Little Miss Sunshine



Dans la série : ‘un américain se moque gentiment des américains’, le coup est assez réussi et à ce titre, je propose de regarder ce film, ce road-movie, comme une allégorie rigolote de l’Amérique en marche. Une Amérique intéressante et méconnue, qui ne fonctionne pas très bien, une Amérique un peu déglinguée, à l’image de ce van Volkswagen un peu usé et souffreteux, conduit par un vrai américain, sincère et naïf, aux théories imbéciles sur la vie, un peu comme peut l'être aussi parfois l’Amérique, quand elle se laisse conduire par ce genre d’idéologies inconsistantes basées sur une compétition débile à la réussite et au succès à tout prix.

‘Comment Réussir sa vie en 9 points.’ Voilà le genre d’inepties qu’écrit notre père de famille et conducteur de van. Mélange de théories réunissant des concepts épars de foi en soi, de méthode 'Coué' et de témérité aveugle. Mais le pire c’est qu’il y croit et qu’il veut convertir sa petite famille. Arrogance de cet idiot prétentieux qui dicte le bien et le mal, que personne ne prend au sérieux mais que tout le monde feint de croire sous la menace d’être peut être soi-même un ‘looser’ (va savoir et s'il avait raison...).

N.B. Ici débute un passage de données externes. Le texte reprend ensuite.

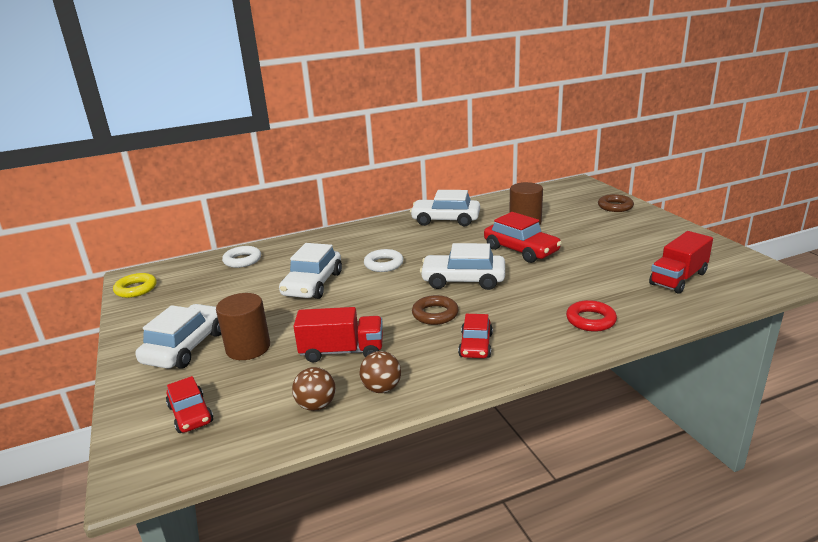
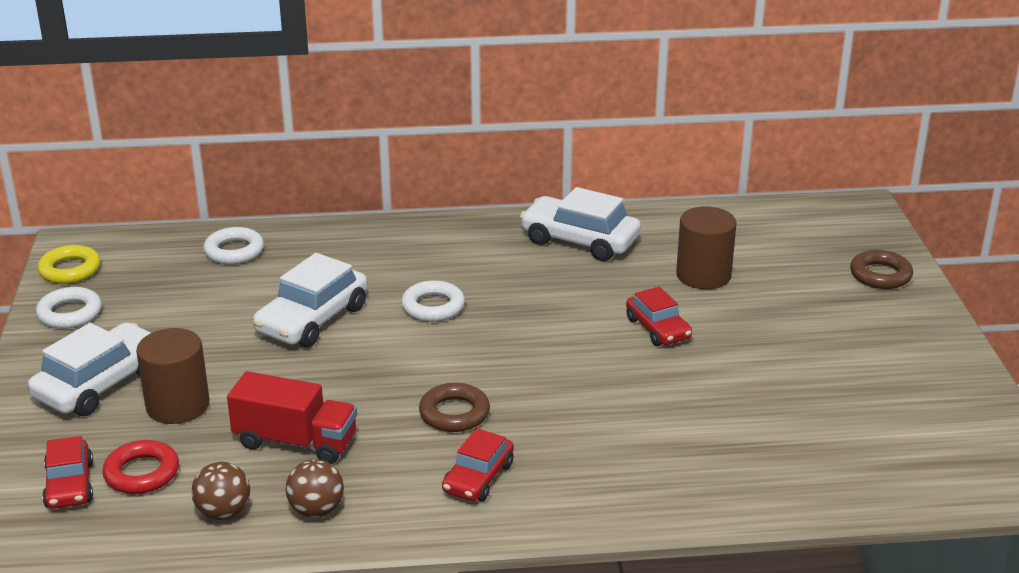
camera: 15 degrees right, 5 degrees up
white car [420,243,505,290] -> none
red car [484,212,562,263] -> red car [626,287,692,346], size x0.62
red ring [566,300,617,332] -> red ring moved to [102,440,179,494]
red truck [649,231,713,294] -> none
none -> white ring [36,287,102,329]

Dans le van, à ses côtés une humanité pleine d’illusions et de 'loose'. Tous ont un peu raté, un peu échoué. En vrac : le grand père, un vieil obsédé sexuel qui se plaint de sa vie ratée, des enfants qui croient dur comme fer à leurs illusions et qu'ils ne vont pas tarder à perdre, un oncle taciturne et suicidaire et une mère admirable mais qui regarde tout ça en pleurant. Et bien évidemment, à leur tête, le roi des 'loosers' : Mister « I am a winner» .

Mais continuons dans l’analogie : L’Amérique, clopin-clopant - clopinant finalement comme tout le monde - mais conduite par des arrogants qui tiennent un discours prétentieux, est en route. Et ou va donc cette Amérique mal emboutie et menteuse sur elle-même ? Vers quel rêve, quelle conquête se dirigent tous ces espoirs ?

A un concours de beauté organisé à deux jours de route, en Californie, où la petite Olive, la petite de la famille, une gamine d’une douzaine d’années, dont la beauté physique n’est pas évidente, rêve pourtant de participer.

Aïe aïe aïe, voilà un cas d’école délicat pour le maître en méthode 'Coué'.

C’est pourtant une perle d’innocence, cette petite, un véritable composé de fraîcheur et d’intelligence : le genre qui lève ses yeux et vous regarde d'en bas, visse son regard dans vos yeux, et de derrière les carreaux de ses lunettes immenses, vous pose une question direct-upercut qui ferait dire la vérité au plus grand des menteurs.

Quant au concours de beauté en question, il est plutôt corsé. Ou plutôt corseté. Dans le genre « cul-cul la praline » on fait difficilement mieux. C’est le paradis californien de quelques hideuses bonnes femmes à bigoudis qui se servent de jolies petites fillettes, qu’elles transforment et coiffent à leur image. Elles jouent à la poupée. C’est le summum du vide sidéral, de la fadeur nombriliste et du mauvais goût. Pendant que les fillettes font la pose, un animateur au sourire-dentifrice chante – mal - un cantique sirupeux dans le genre : "Dieu bénit l'Amérique et répands sur elle ses bienfaits" à la gloire et au bénéfice d'une Amérique plus égoïste et hautaine que soucieuse de la bénédiction du monde .

Serait ce donc cela le rêve de ces américains ? Le but allégorique de ce voyage ? Une Amérique vide de sens qui fait son show, fardée et dégoulinante d’autosatisfaction et d'égocentrisme, remplie de riches retraités pleins d'ennui, aux loisirs insipides, fort occupés à élire une poupée Barbie, une Amérique gouvernée par des fonds de pension et dont ces américains moyens, nouveaux riches sans goût, sans imagination, et sans élégance seraient les rois ?

Non, non, non ! Notre famille si déjantée, si politiquement incorrect et si sympathique, ne pouvait que faire demi-tour, ouvrir ses yeux et revenir à son bon sens, là bas en Albuquerque, dans le pays des gens simples et authentiques, ayant vécu là trop de désillusions libératrices dans cette formidable aventure !!